Afuera el viento sopla cada vez más fuerte y comienza a sentirse una inevitable sensación de desintegración, como si el viejo y su hija fueran los últimos seres humanos en un planeta moribundo. Tarr no ofrece información alguna sobre sus personajes; no da detalles acerca de sus vidas, no explica quién es el vecino que los visita para buscar un poco de brandy ni quiénes son los gitanos que quieren agua y que al ser rechazados los maldicen. Esta cinta evoca momentos de la prodigiosa obra maestra de Tarr, Satantango (1994), la pesadillesca historia de desilusión y decadencia –de 450 minutos de duración– de una comunidad agrícola ante el fin de la era del colectivismo de estilo soviético.
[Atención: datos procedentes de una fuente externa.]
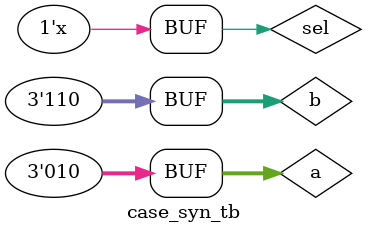
<source format=v>

module case_syn(c, a, b, sel);
output reg [2:0] c; 
input [2:0] a, b;
input sel;

always @(sel or a or b)
    case(sel)
        0: c <= a;
        default: c <= b;
    endcase
    
endmodule



//case_syn_tb.v
`timescale 1ns/1ns

module case_syn_tb;
wire [2:0] c;
reg [2:0] a, b;
reg sel;

case_syn case_syn_tb0(
    .a(a),
    .b(b),
    .c(c),
    .sel(sel)
);

initial begin
    sel = 0;
    a = 2;
    b = 6;
end

always #5 sel = ~sel;
endmodule
</source>
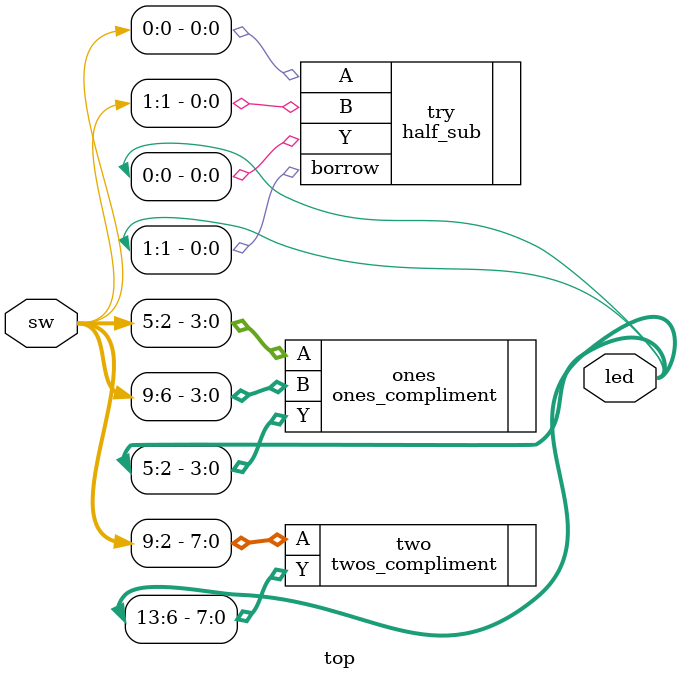
<source format=v>
module top(
    input[9:0] sw,
    output[13:0] led
);

    ones_compliment ones(
        .A(sw[5:2]),
        .B(sw[9:6]),
        .Y(led[5:2])
    );
    
    twos_compliment two(
        .A(sw[9:2]),
        .Y(led[13:6])
    );
    
    half_sub try(
    .A(sw[0]),
    .B(sw[1]),
    .Y(led[0]),
    .borrow(led[1])
    );
    
endmodule
</source>
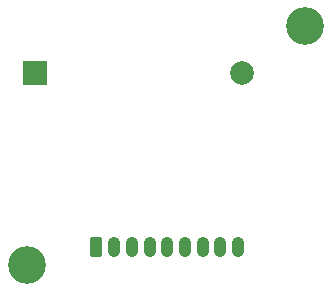
<source format=gbr>
%TF.GenerationSoftware,KiCad,Pcbnew,9.0.3*%
%TF.CreationDate,2025-07-22T15:46:12+03:00*%
%TF.ProjectId,buzzer_door_detect_board,62757a7a-6572-45f6-946f-6f725f646574,rev?*%
%TF.SameCoordinates,Original*%
%TF.FileFunction,Soldermask,Bot*%
%TF.FilePolarity,Negative*%
%FSLAX46Y46*%
G04 Gerber Fmt 4.6, Leading zero omitted, Abs format (unit mm)*
G04 Created by KiCad (PCBNEW 9.0.3) date 2025-07-22 15:46:12*
%MOMM*%
%LPD*%
G01*
G04 APERTURE LIST*
G04 Aperture macros list*
%AMRoundRect*
0 Rectangle with rounded corners*
0 $1 Rounding radius*
0 $2 $3 $4 $5 $6 $7 $8 $9 X,Y pos of 4 corners*
0 Add a 4 corners polygon primitive as box body*
4,1,4,$2,$3,$4,$5,$6,$7,$8,$9,$2,$3,0*
0 Add four circle primitives for the rounded corners*
1,1,$1+$1,$2,$3*
1,1,$1+$1,$4,$5*
1,1,$1+$1,$6,$7*
1,1,$1+$1,$8,$9*
0 Add four rect primitives between the rounded corners*
20,1,$1+$1,$2,$3,$4,$5,0*
20,1,$1+$1,$4,$5,$6,$7,0*
20,1,$1+$1,$6,$7,$8,$9,0*
20,1,$1+$1,$8,$9,$2,$3,0*%
G04 Aperture macros list end*
%ADD10C,3.200000*%
%ADD11R,2.000000X2.000000*%
%ADD12C,2.000000*%
%ADD13RoundRect,0.250000X-0.265000X-0.615000X0.265000X-0.615000X0.265000X0.615000X-0.265000X0.615000X0*%
%ADD14O,1.030000X1.730000*%
G04 APERTURE END LIST*
D10*
%TO.C,H2*%
X43110000Y-75250000D03*
%TD*%
%TO.C,H1*%
X66640000Y-55000000D03*
%TD*%
D11*
%TO.C,BZ1*%
X43790000Y-58970000D03*
D12*
X61290000Y-58970000D03*
%TD*%
D13*
%TO.C,J10*%
X49000000Y-73750000D03*
D14*
X50500000Y-73750000D03*
X52000000Y-73750000D03*
X53500000Y-73750000D03*
X55000000Y-73750000D03*
X56500000Y-73750000D03*
X58000000Y-73750000D03*
X59500000Y-73750000D03*
X61000000Y-73750000D03*
%TD*%
M02*

</source>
Ni Nietzsche ni la ciudad de Turín están presentes en el filme. Asumimos que el caballo representa a la bestia de la leyenda, pero nada confirma esa sospecha. El viejo y su hija se acercan a un abismo oscuro con fatalidad y la certeza de ser incapaces de controlar su destino. Carecen de la “voluntad de poder”, de la fuerza nietzscheana que permite al individuo ir más allá de la mera supervivencia en un universo donde Dios ha muerto. Tarr enfatiza la monotonía de lo cotidiano, el meticuloso proceso de preparar al caballo una y otra vez para encontrarse con que la bestia no quiere o no puede ir a ningún lado; en las papas que hierven y son comidas con las manos en un proceso doloroso y desencantado; en la hija que viste y desviste al padre como si tuviera sentido seguir repitiendo los rituales. El caballo deja de comer y beber, anticipando que el final está cerca, que la noche permanente se avecina y no hay donde escapar. Finalmente se hace la completa oscuridad y con ella todo termina como comenzó.

Será una gran tristeza si Tarr no vuelve a filmar, pero si esta es su última película sin duda se trata de un portentoso epílogo, de una hermosa y triste despedida a una era de abominable guerra permanente, destrucción del medio ambiente y muerte de las utopías.